Anonymous 0 Comments

Okay so it doesn’t. The acids and other digestive and non digestive organs simply react differently to different bonds and chemicals. So the amino acids are processed in a different way simply because they are a different structure! It’s not so much our body going this is chicken i need to do this and more our body being evolved and changed over time to follow a very specific pattern and use very specific acids and other things to automatically sort everything.

For example your spit is really good at taking appart starches and the like. But less good at anything else.

As per uptake the walls of your digestive trackt arent fully closed they are closed enough to not allow most things through but specific substances that we need to enter our blood for example sugars and proteins are capable of passing through this wall to do so.

Anonymous 0 Comments

Well, for starters, the amino acids in beef are the same amino acids in chicken and are the same amino acids in spinach (kind of, more details later). And yes, basically, nutrients are available in the bloodstream for uptake in the places where it is needed. Your body also has a way of storing some nutrients in the places where it is needed the most, for example storing sugars in your muscles in the form of glycogen. Fun fact: glycogen is one of the major differences between dark meat and white meat, and is why dark meet tends to be a bit sweeter.

**Information given**

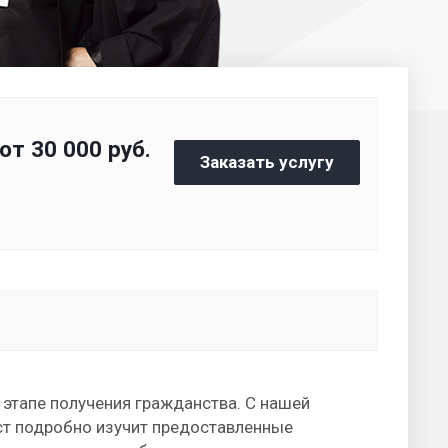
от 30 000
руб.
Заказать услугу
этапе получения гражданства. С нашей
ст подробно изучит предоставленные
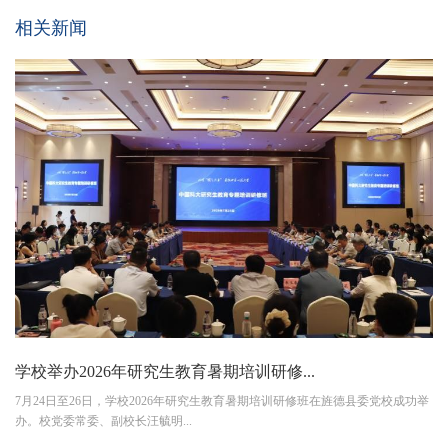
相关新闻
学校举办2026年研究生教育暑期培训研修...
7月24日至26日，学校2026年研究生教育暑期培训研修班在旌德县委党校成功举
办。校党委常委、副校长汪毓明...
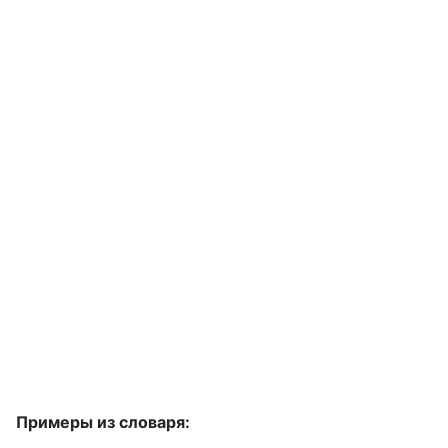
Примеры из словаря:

**Assignment A**
Decide whether each statement agrees with the comments on digestion. For each one, answer yes or no and quote the words from those comments that settle it.
(i) Saliva is good at breaking down starches.
(ii) The walls of the digestive tract are fully closed.
(iii) The amino acids in beef differ from those in chicken.
**Assignment B**
Write what comes next in the comments on digestion, picking up right after their final sentence.

**Task output A**
(i) Yes: "your spit is really good at taking appart starches and the like."
(ii) No: "the walls of your digestive trackt arent fully closed."
(iii) No: "the amino acids in beef are the same amino acids in chicken."

**Task output B**
Now, as far as the amino acids go, humans use 20 amino acids to make the proteins we need to stay alive. Of those 20, we can make 11 all on our own, meaning we need the get the other 9 amino acids from our diet. These are called the essential amino acids. Each and every food you eat will have a different amino acid profile, which is to say that the levels of each amino acid present will vary from one kind of food to another. Generally speaking though, Meats tend to contain an abundance of the essential amino acids, while many plants do not contain the full amino acid profile. This is where the concept of an incomplete protein comes from, and the idea of balancing your plant-based protein intake to ensure you get the full amino acid profile. This all being said, the amino acids operate identically once they’re in your body independent of where they come from

Anonymous 0 Comments

So our digestive system is blind abd stupid. It doesn’t know in fact what to do, but it does some very generic things.

For example alpha-amylase is an enzyme that breaks down many different kinds of carbohydrates. Pepsin and trypsin in your stomach are two enzymes that break down any kind of protein into smaller peptides.

The reason is that these enzymes are not very specialized, they can break down a wide variety of stuff. Even if it comes from chicken or lettuce, because on the high level all life form on earth has the same chemical setup.

On the later steps there are more specialized enzymes that can take only a specific substrate like saccharose or glucose.

It’s easily possible that the high level enzyme can process something but the resulting stuff cannot be further processed. If so, then it’s going out of your body unprocessed.

Anonymous 0 Comments

Your premise is incorrect.There are a number of substances that our bodies cannot process, or cannot do so safely. Poisons, things we have allergies to, drugs, cellulose, motor oil, etc.